(Saved entries)

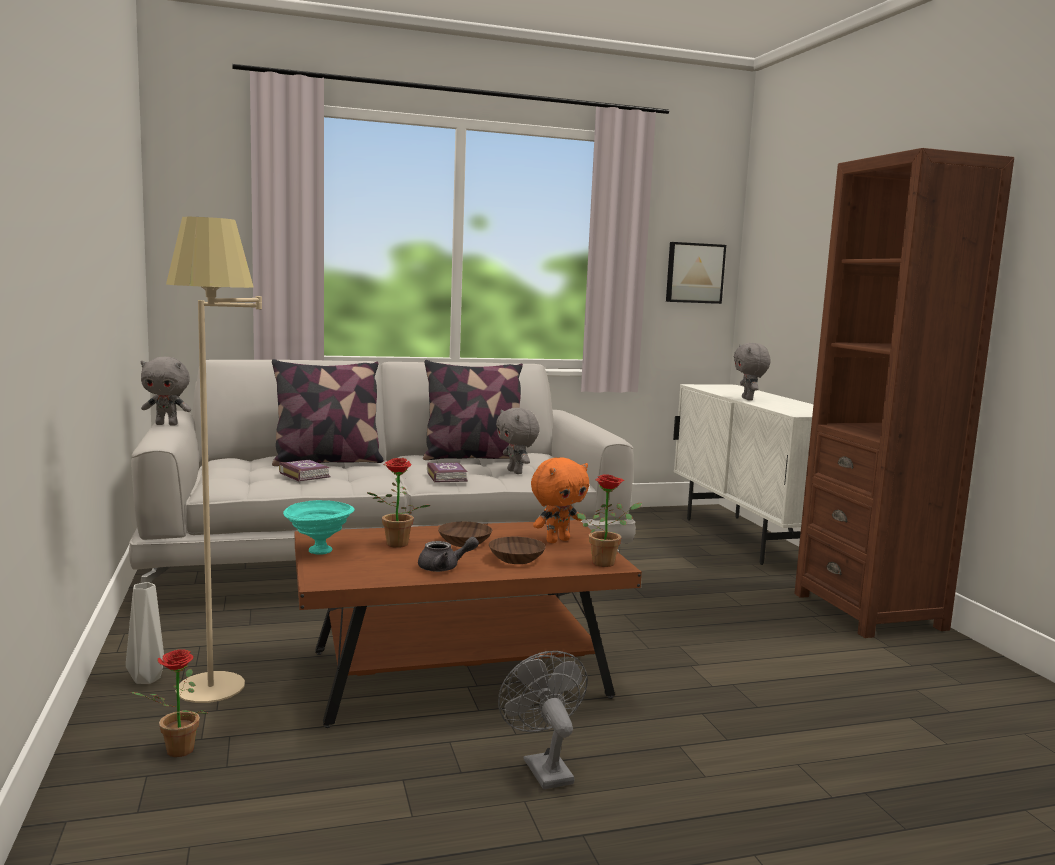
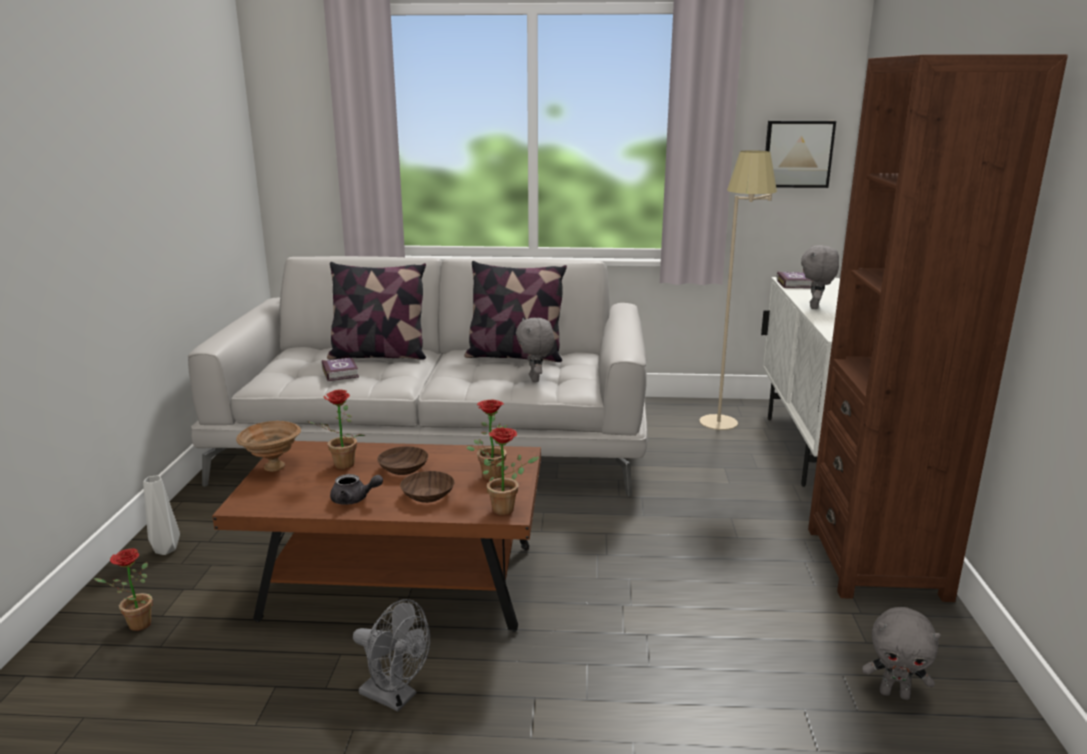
camera: 20 degrees right, 10 degrees up
(167, 424) = (244, 319): grey plush toy -> grey plush toy (895, 693)
(218, 700) = (200, 579): beige floor lamp -> beige floor lamp (726, 429)
(319, 551) = (272, 467): turquoise bowl -> brown bowl
(447, 476) = (463, 382): book -> book (794, 284)
(543, 767) = (395, 697): grey fan -> grey fan turned 120 degrees clockwise
(557, 540) = (490, 474): orange plush toy -> potted plant

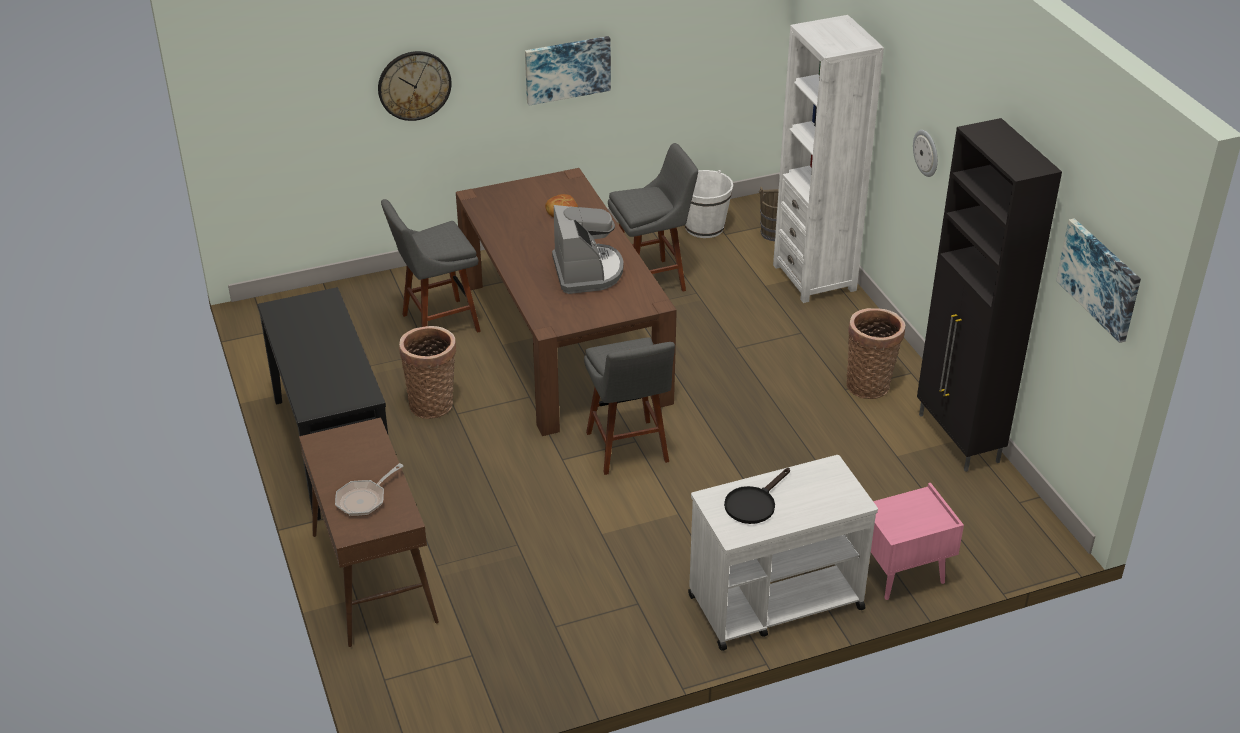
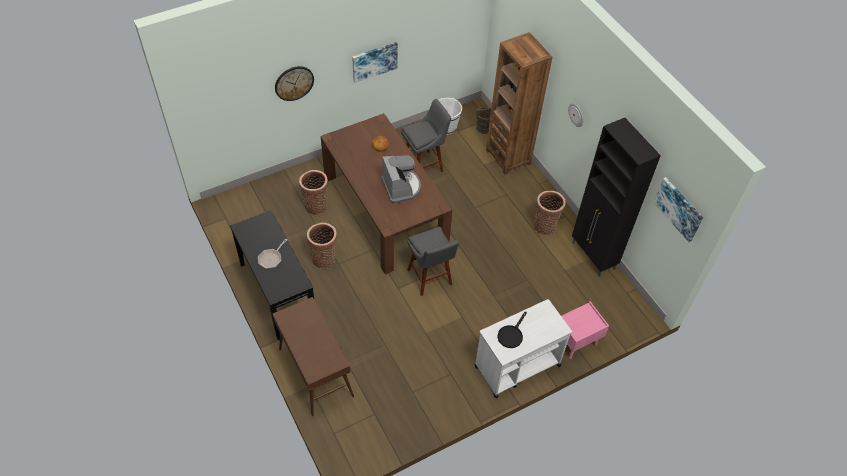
camera: 10 degrees left, 15 degrees up
(364, 499) = (315, 351): frying pan -> frying pan (271, 258)
(436, 324) = (316, 205): grey stool -> basket
(814, 277) = (508, 157): white bookcase -> brown bookcase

#### Prompt
Repeat exactly the lines from the first line of the records above through the line containing "camera: 10 degrees left, 15 degrees up", leaving out the pictures.

#### Output
camera: 20 degrees right, 10 degrees up
(167, 424) = (244, 319): grey plush toy -> grey plush toy (895, 693)
(218, 700) = (200, 579): beige floor lamp -> beige floor lamp (726, 429)
(319, 551) = (272, 467): turquoise bowl -> brown bowl
(447, 476) = (463, 382): book -> book (794, 284)
(543, 767) = (395, 697): grey fan -> grey fan turned 120 degrees clockwise
(557, 540) = (490, 474): orange plush toy -> potted plant

camera: 10 degrees left, 15 degrees up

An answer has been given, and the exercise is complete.